**Text segment**:

I started writing scripts when I was 11, 12, 13, maybe.

Do they still exist?


Are you going to do anything with them?

They are all on floppy disc so I’d have to bring them to the specialty store and have them transferred onto USB or DVD or whatever. Old Microsoft Word.

Have you any interest in doing that or are you all about the future?

I don’t know that there would be anything suitable for actual consideration but it could be funny. I remember quite well, actually, what might be on those discs.

Care to share?

Superhero films. Back then there had only been one X-Men movie and I think I had a mix of mutants and guardian angels who were inserted into society to protect people. It was probably ridiculous but it was one of the things that I had been working on.

As you mentioned, you’re 25 and you’ve made five films and you travel the world with your films and you go to film festivals and you have an international stage. Do you imagine that life is always going to be this way? That you’re always going to be so prolific?

I imagine I’m always going to be that prolific but will the response always be like that? Will I always have the privilege of showcasing my work in international festivals? Will I always have the mediatic attention and scrutiny in a positive way? That seems rather unfathomable. I can’t see that. How can I be sure of that? And that’s something I’m thinking about. I’m thinking, ‘Wow, the response to Mommy has been great and it’s been so satisfying and rewarding and it’s made us so happy’ but I can’t afford to think that it’s going to be like that for every movie and I’m afraid that people may resent me for not doing movies that… because I know that Mommy has touched people a lot but I can’t tell that story over and over again. I’ve done it now so I feel like they’re going to be disappointed with the next one because it’s not going to be as emotionally engaging.

What is the next one going to be?

It’s a movie called The Death and Life of John F Donovan. It’s a movie on movies, a sort of take on modern show business and the hardships of fame, mostly how family deals with the fame of their loved ones, how mums deals with the fame of their sons. Should I say it’s modern take on show business a take on modern show business?

It works either way.

It doesn’t.

I’d go modern take on show business.

It’s a take on modern show business, not a modern take on show business.

Well, you have this precision that I think I don’t have. I hear the same thing with the words just switched around.

But it’s not the same thing.

Okay, you’re right.

I don’t know what my take will feel like and look like and be like but I know it’s on modern show business.

Your films always feel like they couldn’t be made by anyone else. They’re very emotional but there’s attention to detail and a style and style of speaking and the interest in queer relationships. Does it draw people to you like a flare up into the sky for those with the same interests as you?

That’s tricky. It would be very pretentious for me to think of my work as that but I do receive an unfathomable amount of messages and poems and letters. I don’t mean from actors or people who want to work with me. It’s people who want to tell me ‘thank you for this’ ‘thank you for that’. It’s extremely touching. I do think that these movies are important to some people for reasons that we don’t necessarily understand from a cinematic point of view. I don’t think it has nothing to do with the cinematic value of these movies but it has more to do with their emotional value and that’s to be defined by every single individual who’s watching these films with their own private lives and their own memories. I don’t even know how responsible I am for the fact that they like the films and that they actually reach out afterwards but I do appreciate the fact that they reach out to me. I don’t know if that answers your question at all.

**Questions to answer**:
1) Revise the stretch of the filmmaker interview from "Do they still" through "on those discs.", changing "floppy disc" to "diskette".
2) Pick up the filmmaker interview after its final sentence and carry it forward.
The data that follows comes from a different source than the interview.

**Dataset**:
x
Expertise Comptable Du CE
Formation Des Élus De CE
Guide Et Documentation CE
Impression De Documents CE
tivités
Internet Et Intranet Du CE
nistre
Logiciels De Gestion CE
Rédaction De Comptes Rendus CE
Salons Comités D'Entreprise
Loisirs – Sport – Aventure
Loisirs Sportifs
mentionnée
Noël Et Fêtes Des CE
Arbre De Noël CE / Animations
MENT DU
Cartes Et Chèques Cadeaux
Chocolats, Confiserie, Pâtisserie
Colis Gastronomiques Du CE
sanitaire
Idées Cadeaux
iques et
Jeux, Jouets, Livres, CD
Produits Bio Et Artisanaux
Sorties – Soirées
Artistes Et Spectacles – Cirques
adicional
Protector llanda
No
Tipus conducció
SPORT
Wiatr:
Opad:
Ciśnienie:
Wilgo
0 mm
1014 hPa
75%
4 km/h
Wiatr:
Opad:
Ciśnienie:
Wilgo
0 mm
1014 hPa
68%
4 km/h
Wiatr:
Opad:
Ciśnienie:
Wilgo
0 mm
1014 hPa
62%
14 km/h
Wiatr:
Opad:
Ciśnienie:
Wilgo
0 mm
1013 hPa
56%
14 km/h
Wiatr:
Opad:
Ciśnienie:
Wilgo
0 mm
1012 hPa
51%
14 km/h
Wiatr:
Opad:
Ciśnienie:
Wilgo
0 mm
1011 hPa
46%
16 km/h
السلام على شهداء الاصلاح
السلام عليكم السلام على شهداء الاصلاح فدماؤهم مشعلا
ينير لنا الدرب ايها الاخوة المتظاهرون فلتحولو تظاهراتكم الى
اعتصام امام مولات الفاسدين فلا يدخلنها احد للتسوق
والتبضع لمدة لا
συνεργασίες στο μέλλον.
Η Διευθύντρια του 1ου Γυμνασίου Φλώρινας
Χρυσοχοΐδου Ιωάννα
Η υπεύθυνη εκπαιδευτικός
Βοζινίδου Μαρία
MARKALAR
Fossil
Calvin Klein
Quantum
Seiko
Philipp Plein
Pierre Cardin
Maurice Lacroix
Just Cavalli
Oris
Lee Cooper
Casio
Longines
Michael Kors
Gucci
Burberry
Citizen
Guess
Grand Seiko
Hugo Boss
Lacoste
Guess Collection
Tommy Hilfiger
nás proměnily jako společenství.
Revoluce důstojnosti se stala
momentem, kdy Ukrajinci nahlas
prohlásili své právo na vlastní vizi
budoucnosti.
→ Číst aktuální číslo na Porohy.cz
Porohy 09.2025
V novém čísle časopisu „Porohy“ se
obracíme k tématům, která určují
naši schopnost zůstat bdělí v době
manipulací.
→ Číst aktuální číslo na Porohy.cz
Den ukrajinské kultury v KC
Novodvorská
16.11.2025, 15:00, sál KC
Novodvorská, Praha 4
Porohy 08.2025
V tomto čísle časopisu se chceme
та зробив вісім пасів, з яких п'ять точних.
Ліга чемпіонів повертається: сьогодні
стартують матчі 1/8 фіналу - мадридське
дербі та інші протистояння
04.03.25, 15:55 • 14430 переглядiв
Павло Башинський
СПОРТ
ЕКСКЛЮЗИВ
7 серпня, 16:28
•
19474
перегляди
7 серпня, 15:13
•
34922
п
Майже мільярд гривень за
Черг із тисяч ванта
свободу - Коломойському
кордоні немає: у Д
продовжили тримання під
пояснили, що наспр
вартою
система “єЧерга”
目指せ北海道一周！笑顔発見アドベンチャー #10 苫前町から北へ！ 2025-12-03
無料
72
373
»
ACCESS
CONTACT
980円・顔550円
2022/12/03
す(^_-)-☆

**Per-task outputs**:
1)
Do they still exist?


Are you going to do anything with them?

They are all on diskette so I’d have to bring them to the specialty store and have them transferred onto USB or DVD or whatever. Old Microsoft Word.

Have you any interest in doing that or are you all about the future?

I don’t know that there would be anything suitable for actual consideration but it could be funny. I remember quite well, actually, what might be on those discs.

2)
It does. What do you love about movies?

Freedom. Whether it’s the freedom that emanates from them or whether it’s the freedom that they give me, they give me freedom anyway. You watch a film or you make one and it means something in the moment that you’re either watching it or making it.

Does it have an affect afterwards or is it a self-contained experience?

No, it has to affect afterwards. It affects me in every probable way. I also think that a movie should have you grow as an artist and as a human being in proportionate ways, equally as a human being and as an artist. Once I’m done with a movie – I don’t know, am I ever really done with a movie? For me, the movie’s been done since April but we’re in October and I’m talking about it. The movies grow in me and with me way after they’re finished so yeah, they change me. They keep. Their spell still works on me, after months I’m still thinking about them and understanding more things about me.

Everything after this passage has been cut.